▼
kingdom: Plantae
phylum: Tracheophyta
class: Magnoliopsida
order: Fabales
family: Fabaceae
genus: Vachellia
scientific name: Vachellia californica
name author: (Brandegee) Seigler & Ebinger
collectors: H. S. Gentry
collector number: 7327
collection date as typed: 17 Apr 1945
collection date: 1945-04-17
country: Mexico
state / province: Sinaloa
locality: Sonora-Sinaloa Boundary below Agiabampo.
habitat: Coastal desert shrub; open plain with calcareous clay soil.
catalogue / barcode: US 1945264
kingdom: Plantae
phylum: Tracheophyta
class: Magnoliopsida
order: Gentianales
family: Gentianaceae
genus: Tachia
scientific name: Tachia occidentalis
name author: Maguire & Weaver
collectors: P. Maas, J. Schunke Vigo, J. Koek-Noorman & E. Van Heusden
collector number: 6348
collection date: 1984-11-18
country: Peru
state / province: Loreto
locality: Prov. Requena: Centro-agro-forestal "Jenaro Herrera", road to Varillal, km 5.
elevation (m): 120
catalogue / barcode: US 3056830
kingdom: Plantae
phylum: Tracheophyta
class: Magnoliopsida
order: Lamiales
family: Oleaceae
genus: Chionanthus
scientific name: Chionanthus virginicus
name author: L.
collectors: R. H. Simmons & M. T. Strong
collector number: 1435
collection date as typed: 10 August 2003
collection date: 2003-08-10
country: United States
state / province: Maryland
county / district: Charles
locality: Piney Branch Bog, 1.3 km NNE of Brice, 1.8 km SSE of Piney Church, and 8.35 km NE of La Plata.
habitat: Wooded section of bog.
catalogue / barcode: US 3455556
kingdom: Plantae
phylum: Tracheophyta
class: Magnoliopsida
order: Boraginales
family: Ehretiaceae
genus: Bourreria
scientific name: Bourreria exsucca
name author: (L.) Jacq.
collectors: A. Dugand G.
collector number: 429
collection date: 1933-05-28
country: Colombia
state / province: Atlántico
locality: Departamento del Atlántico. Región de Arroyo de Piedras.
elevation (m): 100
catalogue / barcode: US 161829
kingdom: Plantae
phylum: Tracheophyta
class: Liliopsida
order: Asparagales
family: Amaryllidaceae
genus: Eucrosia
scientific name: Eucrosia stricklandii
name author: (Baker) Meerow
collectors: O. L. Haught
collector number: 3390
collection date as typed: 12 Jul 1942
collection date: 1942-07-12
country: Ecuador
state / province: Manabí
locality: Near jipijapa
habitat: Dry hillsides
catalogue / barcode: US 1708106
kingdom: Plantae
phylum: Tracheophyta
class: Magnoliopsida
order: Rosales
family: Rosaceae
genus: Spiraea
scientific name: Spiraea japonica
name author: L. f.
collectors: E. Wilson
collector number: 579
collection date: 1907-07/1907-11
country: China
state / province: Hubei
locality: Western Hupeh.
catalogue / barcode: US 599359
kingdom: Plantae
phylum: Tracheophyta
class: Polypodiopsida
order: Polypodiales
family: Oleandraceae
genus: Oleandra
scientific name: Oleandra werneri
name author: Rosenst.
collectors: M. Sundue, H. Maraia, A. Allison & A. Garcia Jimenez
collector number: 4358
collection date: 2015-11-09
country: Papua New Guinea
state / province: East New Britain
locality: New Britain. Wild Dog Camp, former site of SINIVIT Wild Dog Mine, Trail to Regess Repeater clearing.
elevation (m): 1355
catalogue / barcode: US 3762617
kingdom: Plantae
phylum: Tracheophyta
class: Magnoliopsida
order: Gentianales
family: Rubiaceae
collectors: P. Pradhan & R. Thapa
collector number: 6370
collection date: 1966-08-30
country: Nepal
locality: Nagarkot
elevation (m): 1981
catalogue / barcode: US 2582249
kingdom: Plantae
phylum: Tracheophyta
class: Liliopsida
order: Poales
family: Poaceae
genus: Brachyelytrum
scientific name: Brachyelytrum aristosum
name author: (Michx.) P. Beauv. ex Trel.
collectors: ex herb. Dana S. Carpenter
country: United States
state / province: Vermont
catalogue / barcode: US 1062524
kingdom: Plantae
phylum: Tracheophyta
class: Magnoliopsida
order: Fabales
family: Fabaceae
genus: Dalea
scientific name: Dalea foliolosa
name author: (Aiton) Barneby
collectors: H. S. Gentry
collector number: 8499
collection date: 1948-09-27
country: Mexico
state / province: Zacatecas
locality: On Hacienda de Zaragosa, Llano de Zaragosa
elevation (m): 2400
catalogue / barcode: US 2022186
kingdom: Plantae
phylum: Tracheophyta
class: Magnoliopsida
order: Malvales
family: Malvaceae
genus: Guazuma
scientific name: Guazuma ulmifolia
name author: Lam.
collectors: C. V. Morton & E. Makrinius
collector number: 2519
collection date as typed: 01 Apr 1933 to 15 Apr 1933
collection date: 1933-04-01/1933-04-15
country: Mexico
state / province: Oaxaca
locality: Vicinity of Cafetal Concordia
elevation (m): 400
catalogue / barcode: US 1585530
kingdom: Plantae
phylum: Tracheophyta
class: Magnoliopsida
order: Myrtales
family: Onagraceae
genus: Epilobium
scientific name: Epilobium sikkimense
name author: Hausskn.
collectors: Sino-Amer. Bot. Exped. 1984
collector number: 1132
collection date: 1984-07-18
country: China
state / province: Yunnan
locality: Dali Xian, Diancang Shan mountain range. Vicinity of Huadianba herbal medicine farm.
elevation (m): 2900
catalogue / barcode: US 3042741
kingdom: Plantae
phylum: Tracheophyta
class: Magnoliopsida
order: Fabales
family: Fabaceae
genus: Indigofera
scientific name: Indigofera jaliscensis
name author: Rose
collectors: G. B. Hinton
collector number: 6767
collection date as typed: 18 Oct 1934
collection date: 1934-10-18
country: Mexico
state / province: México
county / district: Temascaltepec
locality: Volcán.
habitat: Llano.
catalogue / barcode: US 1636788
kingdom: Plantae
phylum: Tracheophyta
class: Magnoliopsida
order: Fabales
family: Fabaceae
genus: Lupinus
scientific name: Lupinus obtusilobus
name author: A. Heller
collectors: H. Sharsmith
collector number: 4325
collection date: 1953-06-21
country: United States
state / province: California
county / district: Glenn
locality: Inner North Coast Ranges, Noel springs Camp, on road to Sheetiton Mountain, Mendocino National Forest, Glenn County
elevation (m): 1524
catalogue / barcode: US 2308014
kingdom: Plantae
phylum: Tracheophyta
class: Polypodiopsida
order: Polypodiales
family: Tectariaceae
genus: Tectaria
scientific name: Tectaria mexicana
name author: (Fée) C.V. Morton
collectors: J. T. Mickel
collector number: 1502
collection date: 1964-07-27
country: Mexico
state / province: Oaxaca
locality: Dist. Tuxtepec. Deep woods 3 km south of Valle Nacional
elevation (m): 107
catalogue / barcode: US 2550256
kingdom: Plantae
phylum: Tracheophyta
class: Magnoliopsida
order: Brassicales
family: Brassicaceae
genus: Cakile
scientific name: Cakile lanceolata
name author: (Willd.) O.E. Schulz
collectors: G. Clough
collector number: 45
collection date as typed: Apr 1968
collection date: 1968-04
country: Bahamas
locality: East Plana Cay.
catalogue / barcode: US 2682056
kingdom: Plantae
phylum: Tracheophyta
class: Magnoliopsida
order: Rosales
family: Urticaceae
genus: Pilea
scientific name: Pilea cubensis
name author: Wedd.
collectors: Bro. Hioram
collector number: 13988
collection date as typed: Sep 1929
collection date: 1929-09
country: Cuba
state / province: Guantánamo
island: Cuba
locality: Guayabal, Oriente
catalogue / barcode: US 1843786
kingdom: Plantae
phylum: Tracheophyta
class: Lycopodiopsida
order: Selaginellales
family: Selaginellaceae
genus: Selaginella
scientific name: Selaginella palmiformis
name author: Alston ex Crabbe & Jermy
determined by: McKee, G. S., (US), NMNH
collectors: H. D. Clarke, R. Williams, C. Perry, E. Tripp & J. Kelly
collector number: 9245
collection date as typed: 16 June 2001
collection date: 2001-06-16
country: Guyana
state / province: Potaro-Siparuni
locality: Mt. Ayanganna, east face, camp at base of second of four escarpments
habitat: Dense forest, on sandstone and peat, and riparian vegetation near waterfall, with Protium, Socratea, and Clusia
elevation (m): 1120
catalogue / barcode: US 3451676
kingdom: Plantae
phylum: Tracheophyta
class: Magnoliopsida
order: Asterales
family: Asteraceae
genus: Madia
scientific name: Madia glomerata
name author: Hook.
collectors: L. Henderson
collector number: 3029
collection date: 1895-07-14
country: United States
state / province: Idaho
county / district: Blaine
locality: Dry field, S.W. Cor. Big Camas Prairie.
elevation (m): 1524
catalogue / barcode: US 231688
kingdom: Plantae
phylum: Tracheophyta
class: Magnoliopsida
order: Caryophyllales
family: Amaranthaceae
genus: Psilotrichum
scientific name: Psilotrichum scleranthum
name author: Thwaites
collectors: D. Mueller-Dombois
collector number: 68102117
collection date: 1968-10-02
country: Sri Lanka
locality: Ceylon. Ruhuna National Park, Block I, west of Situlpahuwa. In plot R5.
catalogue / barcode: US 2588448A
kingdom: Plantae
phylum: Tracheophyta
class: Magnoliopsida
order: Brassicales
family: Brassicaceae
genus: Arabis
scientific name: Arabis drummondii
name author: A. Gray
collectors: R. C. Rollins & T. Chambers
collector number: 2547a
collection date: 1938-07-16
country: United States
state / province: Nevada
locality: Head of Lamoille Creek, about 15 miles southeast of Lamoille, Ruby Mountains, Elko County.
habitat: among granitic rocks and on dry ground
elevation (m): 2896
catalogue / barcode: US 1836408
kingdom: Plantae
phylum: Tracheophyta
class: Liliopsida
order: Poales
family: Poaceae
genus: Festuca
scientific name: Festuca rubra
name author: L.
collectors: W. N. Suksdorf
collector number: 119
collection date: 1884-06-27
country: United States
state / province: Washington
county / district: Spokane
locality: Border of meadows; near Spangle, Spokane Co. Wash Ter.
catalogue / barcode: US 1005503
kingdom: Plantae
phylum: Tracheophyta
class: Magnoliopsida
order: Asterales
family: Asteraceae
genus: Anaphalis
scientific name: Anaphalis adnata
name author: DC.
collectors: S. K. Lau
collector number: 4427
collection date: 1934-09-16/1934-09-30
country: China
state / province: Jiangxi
▲
(What the task asks) Reproduce the material between the lines holding "catalogue / barcode: US 2682056" and "locality: Mt. Ayanganna, east", inclusive, substituting "taxon name" for "scientific name" wherever it occurs and leaving all else unaltered.

(Written solution)
catalogue / barcode: US 2682056
kingdom: Plantae
phylum: Tracheophyta
class: Magnoliopsida
order: Rosales
family: Urticaceae
genus: Pilea
taxon name: Pilea cubensis
name author: Wedd.
collectors: Bro. Hioram
collector number: 13988
collection date as typed: Sep 1929
collection date: 1929-09
country: Cuba
state / province: Guantánamo
island: Cuba
locality: Guayabal, Oriente
catalogue / barcode: US 1843786
kingdom: Plantae
phylum: Tracheophyta
class: Lycopodiopsida
order: Selaginellales
family: Selaginellaceae
genus: Selaginella
taxon name: Selaginella palmiformis
name author: Alston ex Crabbe & Jermy
determined by: McKee, G. S., (US), NMNH
collectors: H. D. Clarke, R. Williams, C. Perry, E. Tripp & J. Kelly
collector number: 9245
collection date as typed: 16 June 2001
collection date: 2001-06-16
country: Guyana
state / province: Potaro-Siparuni
locality: Mt. Ayanganna, east face, camp at base of second of four escarpments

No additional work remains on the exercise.